***** Oefentekst

Bemiddelen is niet per sé bemiddelen

Spelregels voor het bemiddelingsgesprek


Bemiddeling wordt vaak begrepen als een neutrale tussenkomst tussen twee partijen die het oneens zijn. Maar wie met conflicten werkt, weet dat een oppervlakkige dialoog zelden volstaat. Dat mensen bij elkaar zitten, betekent nog niet dat ze tot elkaar kunnen spreken. Dat er woorden vallen, betekent nog niet dat er geluisterd wordt.

“Bemiddelen” is niet zomaar bemiddelen. Het is pas werkelijk bemiddeling wanneer het gesprek gedragen wordt door een heldere structuur die psychologische veiligheid en redelijkheid waarborgt. In die structuur speelt het conflictoplossend gesprek een sleutelrol als de dragende kern van bemiddeling als conflictoplossende praktijk.

Het conflictoplossend gesprek als fundament

Het conflictoplossend gesprek ís de basis van bemiddeling. Wat bemiddeling effectief maakt, is niet haar juridische vorm of procedurele inkadering, maar het gedeelde commitment aan een gesprek waarin ruimte bestaat voor redelijkheid, psychologische veiligheid en relationeel herstel. Wanneer dat kader ontbreekt, wordt “bemiddeling” niet meer dan een gesprek in de marge — zonder bescherming, zonder richting, zonder verantwoordelijkheid.

Tussen veiligheid en verantwoordelijkheid

In veel conflicten ligt het probleem niet bij de feiten, maar bij de relatie. Of nog preciezer: bij het onvermogen om die relatie op een respectvolle en evenwaardige manier bespreekbaar te maken. In het conflictoplossend gesprek krijgt dat relationele aspect een centrale plaats.

**********
***** Getoonde gegevens

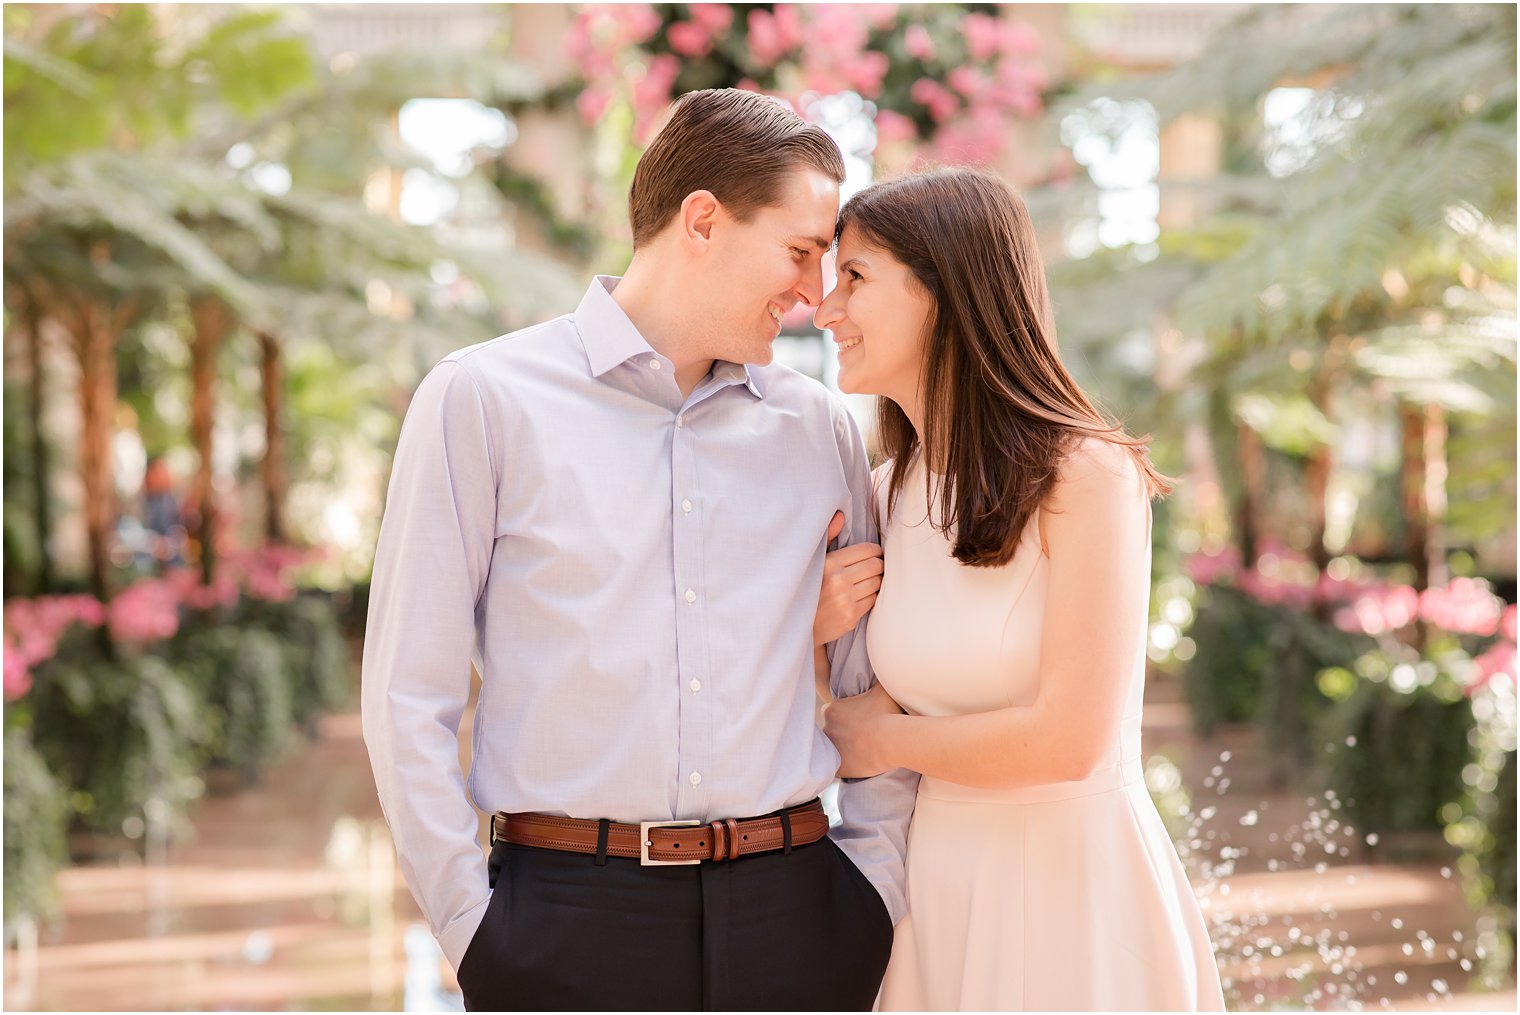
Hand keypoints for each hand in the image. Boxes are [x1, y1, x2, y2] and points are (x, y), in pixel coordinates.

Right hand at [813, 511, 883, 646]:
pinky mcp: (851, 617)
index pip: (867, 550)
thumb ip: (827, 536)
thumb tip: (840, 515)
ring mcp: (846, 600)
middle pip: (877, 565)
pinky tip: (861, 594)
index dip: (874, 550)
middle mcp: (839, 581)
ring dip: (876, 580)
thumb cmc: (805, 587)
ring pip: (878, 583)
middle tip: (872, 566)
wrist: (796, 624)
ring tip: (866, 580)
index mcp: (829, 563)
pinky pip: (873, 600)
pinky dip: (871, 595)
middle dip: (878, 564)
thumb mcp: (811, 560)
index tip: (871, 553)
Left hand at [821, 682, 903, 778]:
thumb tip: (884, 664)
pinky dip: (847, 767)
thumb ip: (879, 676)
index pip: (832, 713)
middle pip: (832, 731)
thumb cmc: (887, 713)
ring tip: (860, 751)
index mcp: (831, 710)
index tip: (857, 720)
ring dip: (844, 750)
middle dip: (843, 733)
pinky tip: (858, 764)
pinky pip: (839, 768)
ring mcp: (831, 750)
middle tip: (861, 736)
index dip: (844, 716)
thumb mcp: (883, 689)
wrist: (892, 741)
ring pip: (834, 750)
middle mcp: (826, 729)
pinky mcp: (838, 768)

**********
***** Getoonde gegevens

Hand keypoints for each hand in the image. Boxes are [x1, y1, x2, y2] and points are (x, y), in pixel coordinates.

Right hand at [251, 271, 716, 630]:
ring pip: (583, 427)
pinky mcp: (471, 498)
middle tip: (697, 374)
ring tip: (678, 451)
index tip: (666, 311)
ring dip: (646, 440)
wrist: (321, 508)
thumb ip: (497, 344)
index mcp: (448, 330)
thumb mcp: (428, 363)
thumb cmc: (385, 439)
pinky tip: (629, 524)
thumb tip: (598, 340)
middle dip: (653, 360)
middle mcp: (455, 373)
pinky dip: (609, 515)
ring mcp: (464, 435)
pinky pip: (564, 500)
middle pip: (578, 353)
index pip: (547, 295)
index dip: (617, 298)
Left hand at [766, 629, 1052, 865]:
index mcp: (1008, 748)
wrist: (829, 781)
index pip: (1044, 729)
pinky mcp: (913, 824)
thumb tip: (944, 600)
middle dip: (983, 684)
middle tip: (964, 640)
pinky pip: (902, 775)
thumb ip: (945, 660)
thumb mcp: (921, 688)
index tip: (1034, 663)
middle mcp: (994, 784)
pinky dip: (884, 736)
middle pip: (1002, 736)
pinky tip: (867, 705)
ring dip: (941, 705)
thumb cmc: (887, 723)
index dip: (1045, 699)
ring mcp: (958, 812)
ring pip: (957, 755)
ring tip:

**********
***** Getoonde gegevens

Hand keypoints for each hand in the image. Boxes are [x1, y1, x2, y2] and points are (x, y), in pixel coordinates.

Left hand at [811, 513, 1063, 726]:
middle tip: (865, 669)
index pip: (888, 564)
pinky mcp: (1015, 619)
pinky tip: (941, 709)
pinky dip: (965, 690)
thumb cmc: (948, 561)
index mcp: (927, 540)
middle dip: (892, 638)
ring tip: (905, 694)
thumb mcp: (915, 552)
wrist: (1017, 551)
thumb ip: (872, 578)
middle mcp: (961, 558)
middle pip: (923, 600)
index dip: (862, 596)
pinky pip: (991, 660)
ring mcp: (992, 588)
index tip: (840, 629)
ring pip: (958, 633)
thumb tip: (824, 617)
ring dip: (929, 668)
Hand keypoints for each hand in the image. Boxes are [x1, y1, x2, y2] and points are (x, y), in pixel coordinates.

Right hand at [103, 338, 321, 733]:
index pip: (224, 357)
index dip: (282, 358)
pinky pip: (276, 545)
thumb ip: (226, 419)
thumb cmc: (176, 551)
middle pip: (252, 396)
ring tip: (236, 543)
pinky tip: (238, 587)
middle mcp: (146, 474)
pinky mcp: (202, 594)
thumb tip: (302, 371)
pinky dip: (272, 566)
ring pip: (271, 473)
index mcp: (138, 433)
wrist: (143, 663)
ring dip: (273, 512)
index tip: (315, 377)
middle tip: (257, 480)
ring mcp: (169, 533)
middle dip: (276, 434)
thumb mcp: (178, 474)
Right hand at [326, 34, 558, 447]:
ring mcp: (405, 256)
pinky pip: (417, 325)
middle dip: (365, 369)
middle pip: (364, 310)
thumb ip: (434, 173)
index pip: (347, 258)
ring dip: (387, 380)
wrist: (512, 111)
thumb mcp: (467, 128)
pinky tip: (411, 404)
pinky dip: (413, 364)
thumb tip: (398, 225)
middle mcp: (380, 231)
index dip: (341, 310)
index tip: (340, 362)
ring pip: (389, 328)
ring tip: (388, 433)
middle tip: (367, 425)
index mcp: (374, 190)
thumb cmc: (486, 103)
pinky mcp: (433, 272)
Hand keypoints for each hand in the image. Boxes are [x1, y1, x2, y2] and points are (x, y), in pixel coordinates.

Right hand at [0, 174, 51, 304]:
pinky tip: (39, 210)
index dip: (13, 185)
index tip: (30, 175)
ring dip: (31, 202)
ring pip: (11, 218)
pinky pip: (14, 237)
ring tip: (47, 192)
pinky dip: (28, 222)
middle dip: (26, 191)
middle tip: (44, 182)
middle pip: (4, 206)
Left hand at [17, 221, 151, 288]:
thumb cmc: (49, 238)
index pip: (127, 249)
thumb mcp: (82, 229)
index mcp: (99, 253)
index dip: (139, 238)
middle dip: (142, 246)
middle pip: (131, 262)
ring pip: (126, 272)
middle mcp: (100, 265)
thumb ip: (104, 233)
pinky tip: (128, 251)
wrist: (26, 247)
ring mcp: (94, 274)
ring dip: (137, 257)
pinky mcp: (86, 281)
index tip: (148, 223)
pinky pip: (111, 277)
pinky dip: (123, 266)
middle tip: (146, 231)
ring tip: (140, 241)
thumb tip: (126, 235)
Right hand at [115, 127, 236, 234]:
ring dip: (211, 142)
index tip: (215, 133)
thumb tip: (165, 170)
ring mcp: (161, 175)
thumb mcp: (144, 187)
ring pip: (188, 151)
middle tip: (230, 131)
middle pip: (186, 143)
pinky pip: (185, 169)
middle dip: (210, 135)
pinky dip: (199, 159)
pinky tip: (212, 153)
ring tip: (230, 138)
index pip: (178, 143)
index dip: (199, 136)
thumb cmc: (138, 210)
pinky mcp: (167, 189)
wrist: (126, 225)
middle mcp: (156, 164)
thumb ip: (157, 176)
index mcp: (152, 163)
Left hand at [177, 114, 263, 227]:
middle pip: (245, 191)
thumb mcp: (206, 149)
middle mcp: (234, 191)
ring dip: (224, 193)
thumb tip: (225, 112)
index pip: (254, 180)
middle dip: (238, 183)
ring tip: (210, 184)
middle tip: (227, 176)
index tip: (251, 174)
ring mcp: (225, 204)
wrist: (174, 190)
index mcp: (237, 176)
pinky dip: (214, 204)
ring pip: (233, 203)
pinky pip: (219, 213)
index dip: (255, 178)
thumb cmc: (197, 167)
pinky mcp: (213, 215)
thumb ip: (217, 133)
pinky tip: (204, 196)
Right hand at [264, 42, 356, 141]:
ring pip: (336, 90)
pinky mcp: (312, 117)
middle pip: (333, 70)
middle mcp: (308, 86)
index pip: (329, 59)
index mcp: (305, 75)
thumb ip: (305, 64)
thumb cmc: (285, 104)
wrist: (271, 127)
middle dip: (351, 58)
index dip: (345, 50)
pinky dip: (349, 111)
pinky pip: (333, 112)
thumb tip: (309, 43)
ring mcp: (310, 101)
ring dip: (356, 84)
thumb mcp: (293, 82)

**********

### Opdrachtgegevens
Wijzig in de tekst over bemiddeling het stuk van "Het conflictoplossend gesprek als" tot en met "een centrale plaats.": vervang "relationeel herstel" door "herstel van vertrouwen" en geef het resultaat.

### Antwoord
Het conflictoplossend gesprek als fundament

Het conflictoplossend gesprek ís de basis van bemiddeling. Wat bemiddeling effectief maakt, is niet haar juridische vorm of procedurele inkadering, maar het gedeelde commitment aan een gesprek waarin ruimte bestaat voor redelijkheid, psychologische veiligheid en herstel van vertrouwen. Wanneer dat kader ontbreekt, wordt “bemiddeling” niet meer dan een gesprek in de marge — zonder bescherming, zonder richting, zonder verantwoordelijkheid.

Tussen veiligheid en verantwoordelijkheid

In veel conflicten ligt het probleem niet bij de feiten, maar bij de relatie. Of nog preciezer: bij het onvermogen om die relatie op een respectvolle en evenwaardige manier bespreekbaar te maken. In het conflictoplossend gesprek krijgt dat relationele aspect een centrale plaats.